There’s a Bug on your Face! Cosmetics and their Love Affair with Coloring.

Have you ever gone on a run or bike ride and gotten a cloud of nats stuck to your face? It’s not an enjoyable experience. What if they were ground up and put in the products that go on your face?

Bug juice is an actual ingredient that cosmetic (and food!) companies use to make their product look pretty. Unless you’re Bear Grylls, the thought of that may make you uncomfortable.

Hold the beatles, please
The female cochineal, when crushed after feeding on the pricky pear cacti, create a striking red color. The coloring is used in everything from lipstick to cosmetics with a reddish tint. Though this product may have little effect on most, some have had serious allergic reactions to this popular bug extract.

Red Dye #2
We wish this problem were just about bugs. Almost every cosmetic uses some sort of colorant. You may remember the Red Dye #2 panic. Studied linked the popular coloring to cancer. The Mars Company had to take red M&Ms out of lineup even though it contained no Red Dye #2! The coloring made a comeback in the form of Red Dye #40. In 2010, several governmental organizations have called for the ban of this dye now.

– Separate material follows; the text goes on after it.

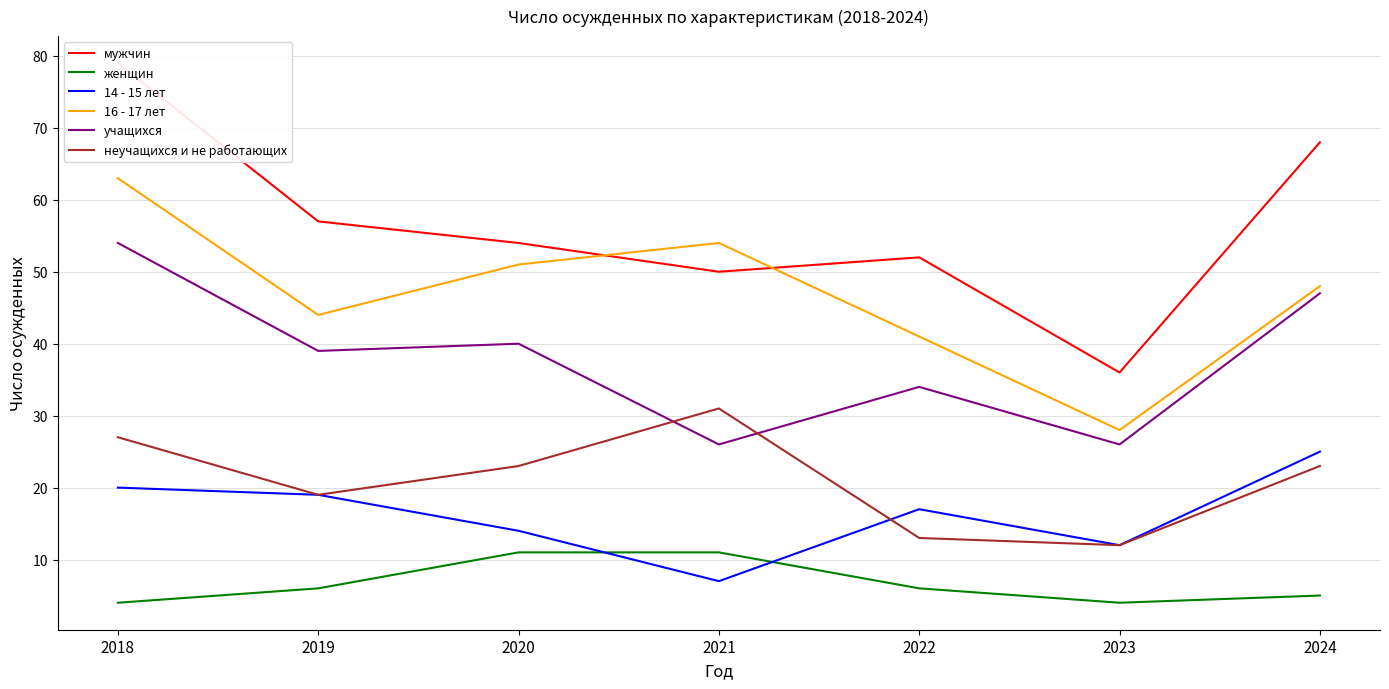

The 16 - 17 лет series shows 48 at 2024. True or false?

True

Remind me to only drink black coffee at Starbucks – FreeDigitalPhotos.net

Starbucks recently “decided” to get rid of the bug juice carmine from their strawberry flavoring. Carmine is just a fancy word for crushed beetles. Starbucks will now use a natural tomato extract instead to color their strawberry filling. Why is it such a tug of war with the big companies to listen to the customers over margins?

How synthetic coloring?
Almost every colorant has some kind of effect on the body. Here is the “palette” of coloring a popular company uses for their line of cosmetics:

  • Brilliant Blue FCF – Derived from petroleum; known to cause allergic reactions; was banned in over 10 European countries
  • Sunset Yellow FCF – Derived from petroleum and coal tar; known to cause allergic reactions and hyperactivity; banned in several countries including Norway and Finland
  • Allura Red AC – Known to cause hyperactivity in children; The Center for Science in the Public Interest is calling for an FDA ban
We can’t look like Brad Pitt anymore than we can make a bug and color-free soap look like that

As much as we wish our soap could can be as pretty as Tyler Durden’s, we don’t use fragrances or coloring of any kind. In any product. This puts a major hamper on people’s expectations of what a soap should look like – pretty, sensual, beautiful, colorful. It’s not your prom date. It’s supposed to clean. For pure utilitarian purposes a soap with the absence of these terrible ingredients does far more for the skin.

“Natural” products
This goes back to what a natural product really is. We call our products natural and so do many others. But what is exactly is natural? Technically, bug juice is as natural as you get. The Ancient Aztecs used it as a dye for centuries. The real issue is the labeling. Companies list this ingredient as “other” or simply Carmine. It’s skating around the issue that bug juice simply disgusts most of us. Companies would rather keep their margins than disclose the nature of their ingredients.

Bug juice may seem gross but it’s not near as disgusting as some of the synthetic coloring that makes it’s way to the store shelves. Those can have devastating effects for some. For what? To make the product prettier. Nothing more.